FREQUENTLY ASKED QUESTIONS

Who is James Golding and what's his cycling story?
James Golding is a British ultra-endurance cyclist who was diagnosed with an 11.5cm tumour at age 28 and given a 5% chance of survival. He spent six months in hospital, lost eight stone, faced multiple life-threatening complications, and went on to compete in the Race Across America. He uses cycling as a vehicle for charity work and speaks publicly about the mindset shift that survival forced.
How did James Golding rebuild fitness after cancer?
By breaking impossibly large goals into the smallest achievable next step. His first goal wasn't a bike ride. It was walking to the bathroom unaided. Then walking outside. Then pedalling on a stationary bike. Then a short loop. Each milestone was small enough to be completable in the next 24-48 hours. The compounding of tiny wins is what produces a comeback that ends at the Race Across America. There is no shortcut around the small steps — there's just whether you're willing to take them.
What is the Race Across America and how hard is it?

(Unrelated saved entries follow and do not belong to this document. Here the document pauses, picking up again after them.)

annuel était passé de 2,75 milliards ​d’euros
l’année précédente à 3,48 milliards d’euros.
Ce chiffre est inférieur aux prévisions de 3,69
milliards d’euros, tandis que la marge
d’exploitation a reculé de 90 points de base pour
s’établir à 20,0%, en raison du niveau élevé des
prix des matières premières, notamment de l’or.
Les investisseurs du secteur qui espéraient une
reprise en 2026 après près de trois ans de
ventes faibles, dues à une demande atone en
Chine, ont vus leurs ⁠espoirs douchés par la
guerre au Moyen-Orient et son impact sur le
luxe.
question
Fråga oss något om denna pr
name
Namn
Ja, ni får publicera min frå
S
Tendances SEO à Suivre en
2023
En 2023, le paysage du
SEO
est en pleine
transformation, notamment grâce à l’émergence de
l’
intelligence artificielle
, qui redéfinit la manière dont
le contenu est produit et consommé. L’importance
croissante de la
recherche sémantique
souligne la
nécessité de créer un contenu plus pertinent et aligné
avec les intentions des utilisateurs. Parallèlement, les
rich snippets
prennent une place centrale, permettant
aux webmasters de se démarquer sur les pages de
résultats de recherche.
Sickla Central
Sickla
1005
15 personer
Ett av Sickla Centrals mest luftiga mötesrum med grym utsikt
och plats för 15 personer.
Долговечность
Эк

Roughly 3,000 miles, west coast to east coast, ridden almost continuously with as little as 90 minutes of sleep per day across multiple time zones, three mountain ranges, desert heat and altitude. It is widely regarded as the hardest endurance event in cycling. For a cancer survivor riding it, the demand sits well beyond "very hard event" — it's a deliberate confrontation with what the body can still do.
How does facing death change your priorities?
Golding describes the shift as immediate, not gradual. The pre-cancer version of him was driven by status — what watch, what car, what title. The post-cancer version is driven by experience and presence. He says he wouldn't like the pre-cancer version of himself if they met today. The pattern is consistent in survivor accounts — material goals lose their grip when mortality stops being abstract.
What's the lesson for cyclists who haven't faced something this severe?
You don't need a cancer diagnosis to apply the logic. Any rebuild — after injury, illness, divorce, burnout, a child being born, a job loss — works the same way. Massive goal, broken into the smallest achievable next step, repeated until the next step gets bigger. The comeback isn't about willpower spikes. It's about finding the smallest unit of progress and being willing to take it on the worst day of the project.